◆ SOURCE EXTRACT
══════

If you haven't done so already, you should make sure that the dealer has notice in writing that you are asserting your rights under the consumer rights act and because the defect has occurred within 30 days you want a refund plus any ancillary losses – which could include the cost of returning the car.

I have to say that the consumer rights act right to reject the vehicle is all very well we are finding a lot of difficulty actually managing to enforce this right especially with second-hand car dealers.

I'm afraid that you are another second hand vehicle purchaser who for some reason rather has fallen into exactly the same difficulty – by a car for a fairly cheap price and you bite so far away from you that that itself is a cause of problem. I find it difficult to imagine that there wasn't another suitable vehicle much closer that 195 miles away. However I realise that saying that doesn't help you – but maybe it should be a warning to others who might read this thread.

══════

◆ LISTED ENTRIES
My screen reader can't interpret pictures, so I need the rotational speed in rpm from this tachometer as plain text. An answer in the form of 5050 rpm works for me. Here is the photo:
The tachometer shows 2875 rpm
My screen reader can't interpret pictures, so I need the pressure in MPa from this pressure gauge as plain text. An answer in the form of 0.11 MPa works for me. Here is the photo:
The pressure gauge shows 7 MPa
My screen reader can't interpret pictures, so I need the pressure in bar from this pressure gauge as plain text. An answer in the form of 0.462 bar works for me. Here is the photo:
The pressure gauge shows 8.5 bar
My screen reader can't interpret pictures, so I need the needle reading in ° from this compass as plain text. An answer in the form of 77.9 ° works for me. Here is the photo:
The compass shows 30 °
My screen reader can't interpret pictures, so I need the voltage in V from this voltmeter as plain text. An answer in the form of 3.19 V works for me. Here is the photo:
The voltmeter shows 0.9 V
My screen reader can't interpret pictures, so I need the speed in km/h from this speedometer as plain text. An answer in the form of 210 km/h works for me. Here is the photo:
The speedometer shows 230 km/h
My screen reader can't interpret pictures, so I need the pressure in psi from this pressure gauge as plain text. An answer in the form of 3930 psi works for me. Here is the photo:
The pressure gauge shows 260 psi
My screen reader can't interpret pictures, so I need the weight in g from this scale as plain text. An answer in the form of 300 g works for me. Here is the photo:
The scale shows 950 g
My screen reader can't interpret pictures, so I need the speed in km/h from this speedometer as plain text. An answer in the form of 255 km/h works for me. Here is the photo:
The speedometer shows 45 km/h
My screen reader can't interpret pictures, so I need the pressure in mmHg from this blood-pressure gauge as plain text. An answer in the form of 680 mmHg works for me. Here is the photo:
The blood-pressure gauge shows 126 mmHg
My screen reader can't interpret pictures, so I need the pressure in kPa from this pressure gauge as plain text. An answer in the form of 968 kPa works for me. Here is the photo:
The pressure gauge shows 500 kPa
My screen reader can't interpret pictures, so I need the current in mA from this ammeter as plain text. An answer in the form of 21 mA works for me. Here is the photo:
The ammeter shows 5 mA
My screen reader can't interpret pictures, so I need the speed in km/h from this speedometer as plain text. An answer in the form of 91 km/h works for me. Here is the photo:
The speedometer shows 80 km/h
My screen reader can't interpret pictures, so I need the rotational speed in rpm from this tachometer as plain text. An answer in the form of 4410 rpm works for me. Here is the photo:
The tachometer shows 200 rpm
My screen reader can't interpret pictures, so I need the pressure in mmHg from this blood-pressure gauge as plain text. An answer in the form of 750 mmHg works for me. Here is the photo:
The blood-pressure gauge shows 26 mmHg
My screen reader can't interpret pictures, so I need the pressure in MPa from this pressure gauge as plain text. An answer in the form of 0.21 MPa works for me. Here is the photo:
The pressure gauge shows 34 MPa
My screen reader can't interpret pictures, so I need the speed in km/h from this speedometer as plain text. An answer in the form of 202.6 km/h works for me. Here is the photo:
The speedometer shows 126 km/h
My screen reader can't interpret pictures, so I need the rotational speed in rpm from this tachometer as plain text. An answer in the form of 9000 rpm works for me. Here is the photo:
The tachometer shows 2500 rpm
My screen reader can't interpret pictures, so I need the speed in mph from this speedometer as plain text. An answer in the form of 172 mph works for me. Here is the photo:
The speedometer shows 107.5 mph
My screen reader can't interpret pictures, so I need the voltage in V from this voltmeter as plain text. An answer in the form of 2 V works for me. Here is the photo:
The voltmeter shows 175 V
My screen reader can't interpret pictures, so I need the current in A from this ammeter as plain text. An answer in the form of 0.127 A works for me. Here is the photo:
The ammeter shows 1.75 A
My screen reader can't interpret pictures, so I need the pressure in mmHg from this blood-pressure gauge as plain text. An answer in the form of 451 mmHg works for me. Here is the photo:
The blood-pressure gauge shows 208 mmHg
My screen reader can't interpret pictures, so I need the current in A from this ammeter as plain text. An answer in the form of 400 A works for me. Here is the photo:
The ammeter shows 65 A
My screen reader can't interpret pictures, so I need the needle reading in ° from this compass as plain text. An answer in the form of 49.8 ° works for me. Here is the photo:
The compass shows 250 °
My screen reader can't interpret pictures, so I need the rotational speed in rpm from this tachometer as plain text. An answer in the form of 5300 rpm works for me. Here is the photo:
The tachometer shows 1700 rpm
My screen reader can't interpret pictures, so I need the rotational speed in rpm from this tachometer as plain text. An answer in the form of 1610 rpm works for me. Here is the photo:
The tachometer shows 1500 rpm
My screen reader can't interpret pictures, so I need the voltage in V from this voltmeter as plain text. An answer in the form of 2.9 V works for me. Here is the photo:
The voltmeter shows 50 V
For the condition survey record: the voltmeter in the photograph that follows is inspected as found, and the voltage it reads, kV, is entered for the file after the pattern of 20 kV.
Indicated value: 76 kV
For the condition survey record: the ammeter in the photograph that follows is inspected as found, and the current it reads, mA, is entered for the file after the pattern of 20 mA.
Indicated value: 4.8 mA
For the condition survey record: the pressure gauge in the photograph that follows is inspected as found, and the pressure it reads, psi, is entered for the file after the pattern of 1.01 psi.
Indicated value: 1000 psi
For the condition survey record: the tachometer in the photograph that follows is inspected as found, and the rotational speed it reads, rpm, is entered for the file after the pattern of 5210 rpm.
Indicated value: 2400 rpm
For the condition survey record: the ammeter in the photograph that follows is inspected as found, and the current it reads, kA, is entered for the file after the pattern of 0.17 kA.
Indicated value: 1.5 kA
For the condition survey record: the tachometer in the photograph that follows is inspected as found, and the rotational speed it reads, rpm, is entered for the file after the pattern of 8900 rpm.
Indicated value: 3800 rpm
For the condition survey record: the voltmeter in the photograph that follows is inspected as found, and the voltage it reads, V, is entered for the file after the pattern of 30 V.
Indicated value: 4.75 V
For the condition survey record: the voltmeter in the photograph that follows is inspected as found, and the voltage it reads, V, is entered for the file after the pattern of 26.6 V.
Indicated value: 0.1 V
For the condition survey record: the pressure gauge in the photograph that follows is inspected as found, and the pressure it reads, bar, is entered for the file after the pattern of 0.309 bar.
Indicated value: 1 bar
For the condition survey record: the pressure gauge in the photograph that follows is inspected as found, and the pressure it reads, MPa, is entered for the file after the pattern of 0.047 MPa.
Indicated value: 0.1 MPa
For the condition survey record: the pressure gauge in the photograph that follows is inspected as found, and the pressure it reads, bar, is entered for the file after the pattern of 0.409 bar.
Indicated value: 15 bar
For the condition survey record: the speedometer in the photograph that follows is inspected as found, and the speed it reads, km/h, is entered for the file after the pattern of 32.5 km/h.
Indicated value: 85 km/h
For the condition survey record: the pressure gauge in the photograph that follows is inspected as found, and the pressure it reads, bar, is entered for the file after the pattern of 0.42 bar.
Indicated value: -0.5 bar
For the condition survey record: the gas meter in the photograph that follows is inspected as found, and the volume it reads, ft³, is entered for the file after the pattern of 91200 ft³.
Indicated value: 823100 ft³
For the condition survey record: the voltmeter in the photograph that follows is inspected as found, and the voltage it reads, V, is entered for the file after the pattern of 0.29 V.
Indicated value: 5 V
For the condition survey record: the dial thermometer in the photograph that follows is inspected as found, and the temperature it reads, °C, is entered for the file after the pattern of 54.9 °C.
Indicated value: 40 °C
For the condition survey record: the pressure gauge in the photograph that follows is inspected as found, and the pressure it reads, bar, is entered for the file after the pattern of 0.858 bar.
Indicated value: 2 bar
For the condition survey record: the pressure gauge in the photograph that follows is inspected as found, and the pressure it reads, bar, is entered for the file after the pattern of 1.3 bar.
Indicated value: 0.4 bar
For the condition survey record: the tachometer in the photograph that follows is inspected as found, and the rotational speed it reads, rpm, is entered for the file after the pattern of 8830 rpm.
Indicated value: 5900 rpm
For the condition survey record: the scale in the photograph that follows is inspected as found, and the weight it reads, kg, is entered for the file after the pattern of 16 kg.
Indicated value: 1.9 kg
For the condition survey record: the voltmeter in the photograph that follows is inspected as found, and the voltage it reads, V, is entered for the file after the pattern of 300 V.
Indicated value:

══════

◆ TASK INSTRUCTIONS
A - Return the passage of the consumer rights text between "I'm afraid that" and "read this thread.", inclusive.
B - Answer the following from the consumer rights text:
(i) Within how many days does the text say the defect occurred?
(ii) With which kind of dealers does the text say enforcing the right to reject is especially difficult?
(iii) What distance does the text give for how far away the vehicle was?

◆ TASK ANSWERS
A -
I'm afraid that you are another second hand vehicle purchaser who for some reason rather has fallen into exactly the same difficulty – by a car for a fairly cheap price and you bite so far away from you that that itself is a cause of problem. I find it difficult to imagine that there wasn't another suitable vehicle much closer that 195 miles away. However I realise that saying that doesn't help you – but maybe it should be a warning to others who might read this thread.

B -
(i) Within 30 days.
(ii) Second-hand car dealers.
(iii) 195 miles.